Cell polarity is crucial for the development of multicellular organisms, and aberrant cell polarization contributes to various diseases. Seminal studies in invertebrates identified proteins that regulate various polarization processes including asymmetric cell division and epithelial cell polarization. Polarity proteins may react to extrinsic polarity cues such as growth factor gradients, or intrinsic cues such as the microtubule cytoskeleton. By assembling multiprotein complexes, they induce downstream signaling to establish cellular asymmetry (Dias Gomes & Iden, 2021).

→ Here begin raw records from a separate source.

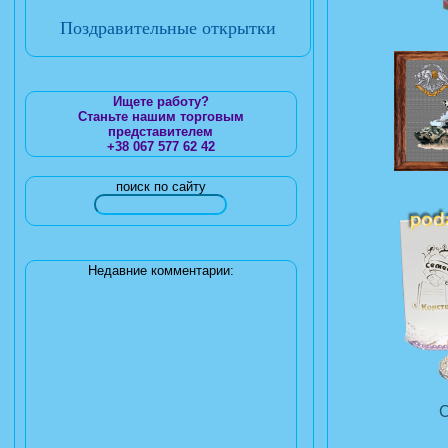
Поздравительные открытки
Ищете работу?
Станьте нашим торговым
представителем
+38 067 577 62 42
поиск по сайту
Недавние комментарии: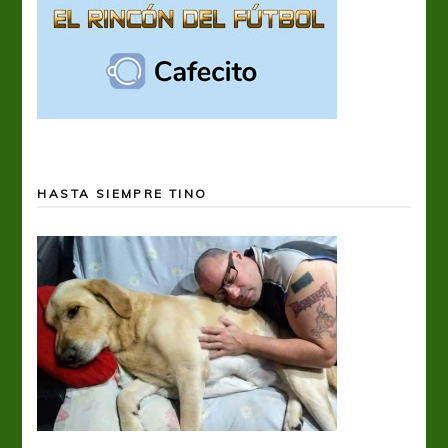
HASTA SIEMPRE TINO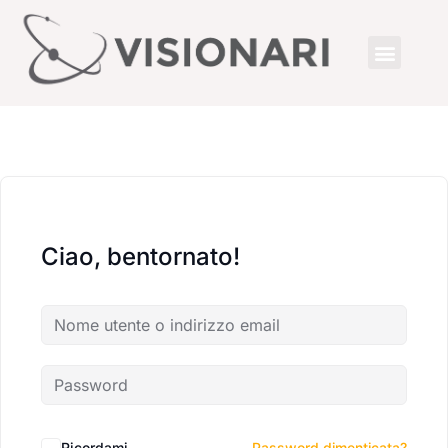
Ciao, bentornato!
Ricordami
Password dimenticata?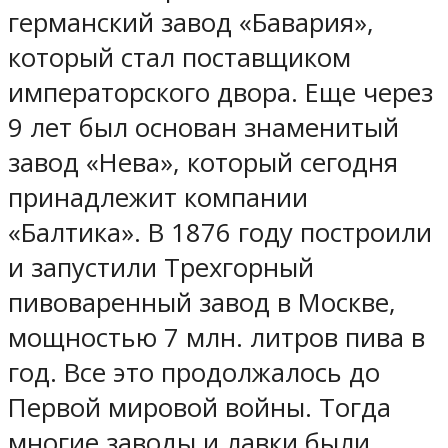
германский завод «Бавария»,
который стал поставщиком
императорского двора. Еще через
9 лет был основан знаменитый
завод «Нева», который сегодня
принадлежит компании
«Балтика». В 1876 году построили
и запустили Трехгорный
пивоваренный завод в Москве,
мощностью 7 млн. литров пива в
год. Все это продолжалось до
Первой мировой войны. Тогда
многие заводы и лавки были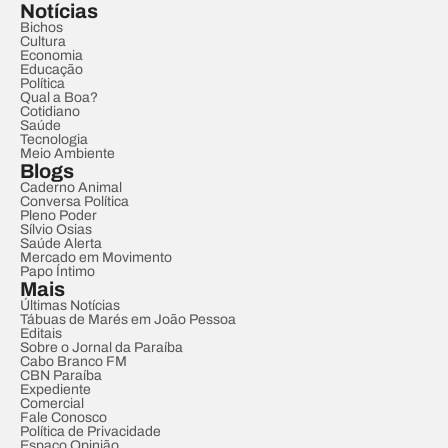
Notícias
Bichos
Cultura
Economia
Educação
Política
Qual a Boa?
Cotidiano
Saúde
Tecnologia
Meio Ambiente
Blogs
Caderno Animal
Conversa Política
Pleno Poder
Sílvio Osias
Saúde Alerta
Mercado em Movimento
Papo Íntimo
Mais
Últimas Notícias
Tábuas de Marés em João Pessoa
Editais
Sobre o Jornal da Paraíba
Cabo Branco FM
CBN Paraíba
Expediente
Comercial
Fale Conosco
Política de Privacidade
Espaço Opinião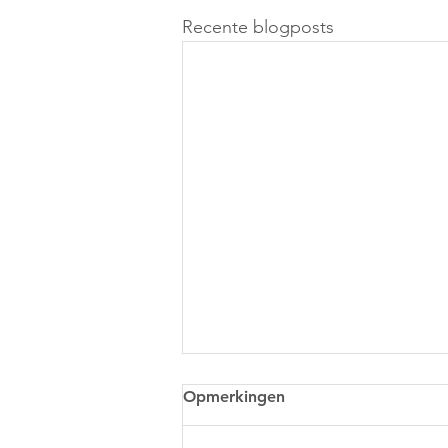
Recente blogposts
Opmerkingen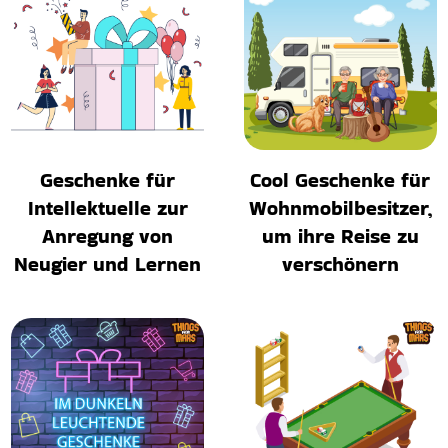
Geschenke für
Cool Geschenke für
Intellektuelle zur
Wohnmobilbesitzer,
Anregung von
um ihre Reise zu
Neugier und Lernen
verschönern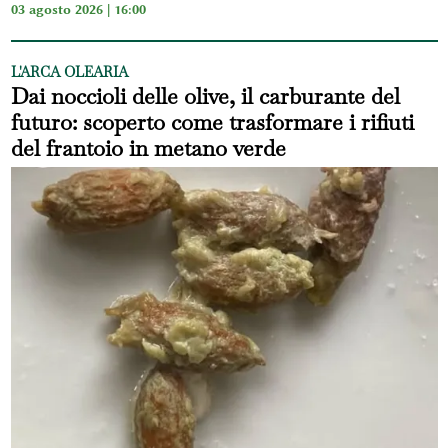
03 agosto 2026 | 16:00
L'ARCA OLEARIA
Dai noccioli delle olive, il carburante del
futuro: scoperto come trasformare i rifiuti
del frantoio in metano verde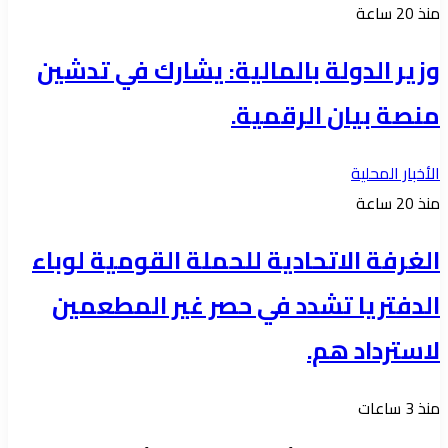
منذ 20 ساعة
وزير الدولة بالمالية: يشارك في تدشين
منصة بيان الرقمية.
الأخبار المحلية
منذ 20 ساعة
الغرفة الاتحادية للحملة القومية لوباء
الدفتريا تشدد في حصر غير المطعمين
لاسترداد هم.
منذ 3 ساعات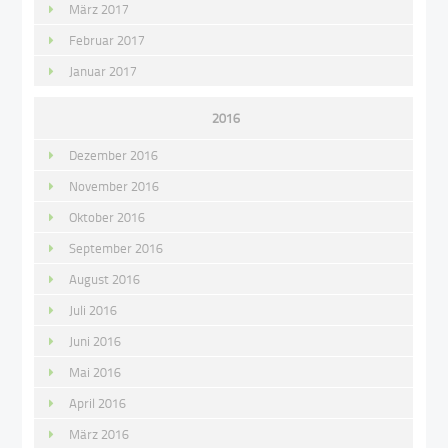
März 2017
Februar 2017
Januar 2017
2016
Dezember 2016
November 2016
Oktober 2016
September 2016
August 2016
Juli 2016
Juni 2016
Mai 2016
April 2016
März 2016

Of the three polarity protein complexes described so far – Par3, Crumbs and Scribble – the Par3 complex appears to have the broadest function. Furthermore, cross-talk between polarity proteins and Rho GTPase signaling components controls formation of cell-cell contacts and apico-basal polarity in epithelial cells (Iden & Collard 2008). Through interaction with transmembrane or cytoplasmic proteins, the Par3 polarity complex acts at various subcellular sites to regulate cellular asymmetry. During epithelial cell-cell contact formation, the TJ protein Junctional Adhesion Molecule-A (JAM-A) serves to recruit Par3 to intercellular junctions. For decades, loss of apico-basal polarity has been considered a prerequisite for tumor formation and progression (Mescher & Iden 2015), though functional evidence is still limited.